W Kobe mieliśmy zamiar przede wszystkim spróbować steków z tego szlachetnego mięsa. Byliśmy tam około godziny 14-tej i okazało się, że lokale serwujące te specjały mają zwyczajową przerwę do 17-tej. Nie czekaliśmy, zmieniliśmy plany i przyjedziemy tu ponownie jutro. Po innym niż zakładaliśmy lunchu z dodatkowymi pysznymi ciastkami pojechaliśmy do Osaki. Jak pisałem na początku przyciągnęła nas tutaj nowoczesność. Miasto jest uznawane na bramę nowoczesnych rozwiązań, które pojawiają się w Japonii. Cały dzień dzisiaj niestety towarzyszył nam deszcz, który utrudniał spacerowanie i zwiedzanie.
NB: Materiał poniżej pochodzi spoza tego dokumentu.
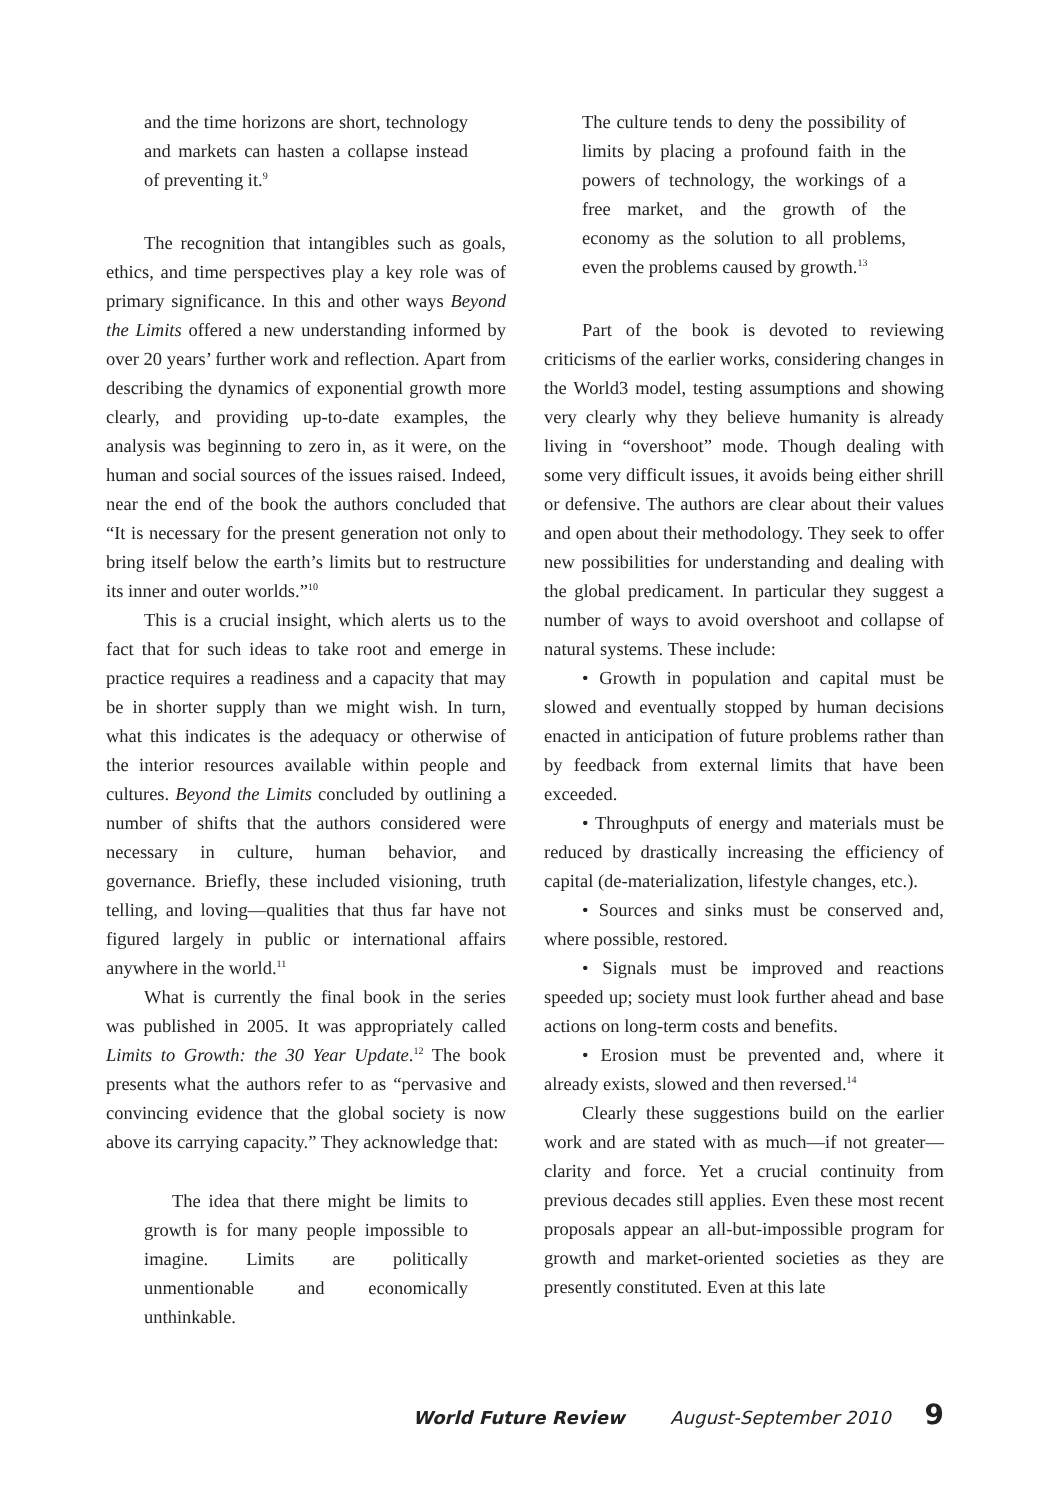and the time horizons are short, technology and markets can hasten a collapse instead of preventing it.<sup>9</sup>
The recognition that intangibles such as goals, ethics, and time perspectives play a key role was of primary significance. In this and other ways Beyond the Limits offered a new understanding informed by over 20 years’ further work and reflection. Apart from describing the dynamics of exponential growth more clearly, and providing up-to-date examples, the analysis was beginning to zero in, as it were, on the human and social sources of the issues raised. Indeed, near the end of the book the authors concluded that “It is necessary for the present generation not only to bring itself below the earth’s limits but to restructure its inner and outer worlds.”<sup>10</sup>
This is a crucial insight, which alerts us to the fact that for such ideas to take root and emerge in practice requires a readiness and a capacity that may be in shorter supply than we might wish. In turn, what this indicates is the adequacy or otherwise of the interior resources available within people and cultures. Beyond the Limits concluded by outlining a number of shifts that the authors considered were necessary in culture, human behavior, and governance. Briefly, these included visioning, truth telling, and loving—qualities that thus far have not figured largely in public or international affairs anywhere in the world.<sup>11</sup>
What is currently the final book in the series was published in 2005. It was appropriately called Limits to Growth: the 30 Year Update.<sup>12</sup> The book presents what the authors refer to as “pervasive and convincing evidence that the global society is now above its carrying capacity.” They acknowledge that:
The idea that there might be limits to growth is for many people impossible to imagine. Limits are politically unmentionable and economically unthinkable.
The culture tends to deny the possibility of limits by placing a profound faith in the powers of technology, the workings of a free market, and the growth of the economy as the solution to all problems, even the problems caused by growth.<sup>13</sup>
Part of the book is devoted to reviewing criticisms of the earlier works, considering changes in the World3 model, testing assumptions and showing very clearly why they believe humanity is already living in “overshoot” mode. Though dealing with some very difficult issues, it avoids being either shrill or defensive. The authors are clear about their values and open about their methodology. They seek to offer new possibilities for understanding and dealing with the global predicament. In particular they suggest a number of ways to avoid overshoot and collapse of natural systems. These include:
• Growth in population and capital must be slowed and eventually stopped by human decisions enacted in anticipation of future problems rather than by feedback from external limits that have been exceeded.
• Throughputs of energy and materials must be reduced by drastically increasing the efficiency of capital (de-materialization, lifestyle changes, etc.).
• Sources and sinks must be conserved and, where possible, restored.
• Signals must be improved and reactions speeded up; society must look further ahead and base actions on long-term costs and benefits.
• Erosion must be prevented and, where it already exists, slowed and then reversed.<sup>14</sup>
Clearly these suggestions build on the earlier work and are stated with as much—if not greater—clarity and force. Yet a crucial continuity from previous decades still applies. Even these most recent proposals appear an all-but-impossible program for growth and market-oriented societies as they are presently constituted. Even at this late
World Future Review August-September 2010 9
Jednak zdecydowaliśmy zasmakować tego miejskiego zgiełku, nowoczesności i blasków świateł. Już pierwsze spotkanie z Osaką, czyli dworcem zrobiło niesamowite wrażenie. Jacek pisał na swoim blogu o wielkości dworca w Tokio, którą trudno sobie wyobrazić. Osaka nie jest mniejsza. Jeśli nie wieksza to i tak na pewno robi ogromne wrażenie. Wyobraźcie sobie budynek dworca, który  ma 10 pięter z których większość ma perony kolejowe oraz dla linii merta. Wszystko ogromne i te niewyobrażalne tłumy ludzi. Dalej na ulicach było podobnie. Zdjęcia najlepiej oddadzą klimat tych miejsc. Zapraszam do oglądania. A jutro kolejny dzień, planujemy zobaczyć następne atrakcje i narobić to czego dzisiaj nie mogliśmy zrealizować.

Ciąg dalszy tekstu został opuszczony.